Most of the refugees who have fled Ukraine in the face of the war are women and children as men in the age bracket of 18 to 60 have been compelled by the government to remain in the country. Thus, if the war is short, women and children will probably return quickly to Ukraine to reunite with husbands and fathers.

However, all of that depends upon how long the war lasts, and on how much damage is inflicted on their home country. During the Kosovo war of 1999, when Nato bombed Yugoslavia to prevent the brutalisation of ethnic Albanians who make up Kosovo’s majority, hundreds of thousands fled, or were forcibly moved, to neighbouring Albania and Macedonia. But it lasted 78 days, after which the Kosovars quickly returned. By contrast, during the Bosnian war, which lasted from 1992 to 1995, around 700,000 refugees fled to western Europe and beyond, and far fewer returned. As such, Bosnia’s population now stands at around 3.2 million, down from 4 million before the war.

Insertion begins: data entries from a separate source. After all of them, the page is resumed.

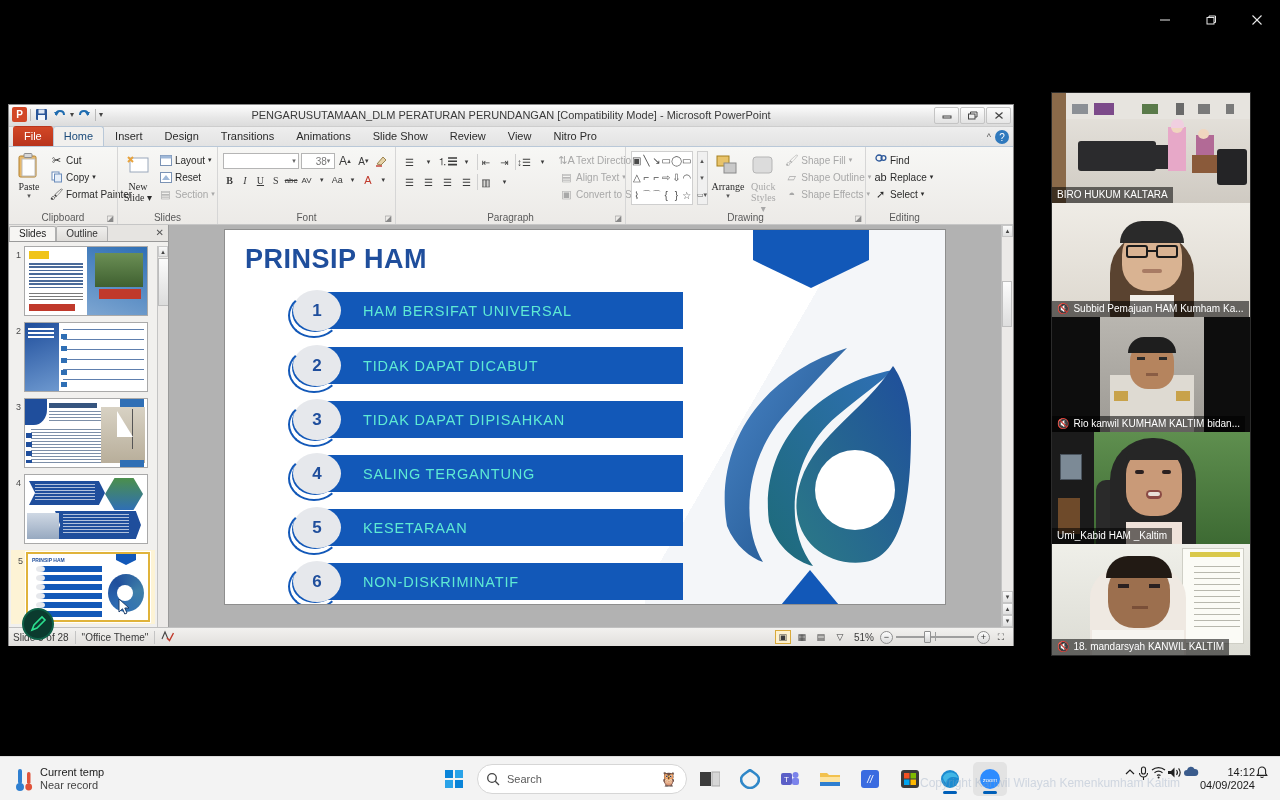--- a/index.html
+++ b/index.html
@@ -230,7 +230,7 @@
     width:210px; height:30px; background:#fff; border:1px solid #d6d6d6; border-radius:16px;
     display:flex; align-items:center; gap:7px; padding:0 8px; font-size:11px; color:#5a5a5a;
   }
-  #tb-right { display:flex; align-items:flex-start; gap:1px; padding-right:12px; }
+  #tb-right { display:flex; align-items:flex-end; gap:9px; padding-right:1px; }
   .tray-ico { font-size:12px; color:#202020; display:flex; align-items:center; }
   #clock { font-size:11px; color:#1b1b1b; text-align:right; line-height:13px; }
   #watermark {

If the war drags on, and the Ukrainian economy reaches a point of no return, it would be just a matter of time before the men of the country head westwards to join their wives and children. Added to that, if the governments of the countries they move to provide jobs to the newcomers, the migration might become long-lasting. Ukraine, thus, is on the brink of where the Balkan states were during the one-year-long war which robbed some of the brightest and best of a generation.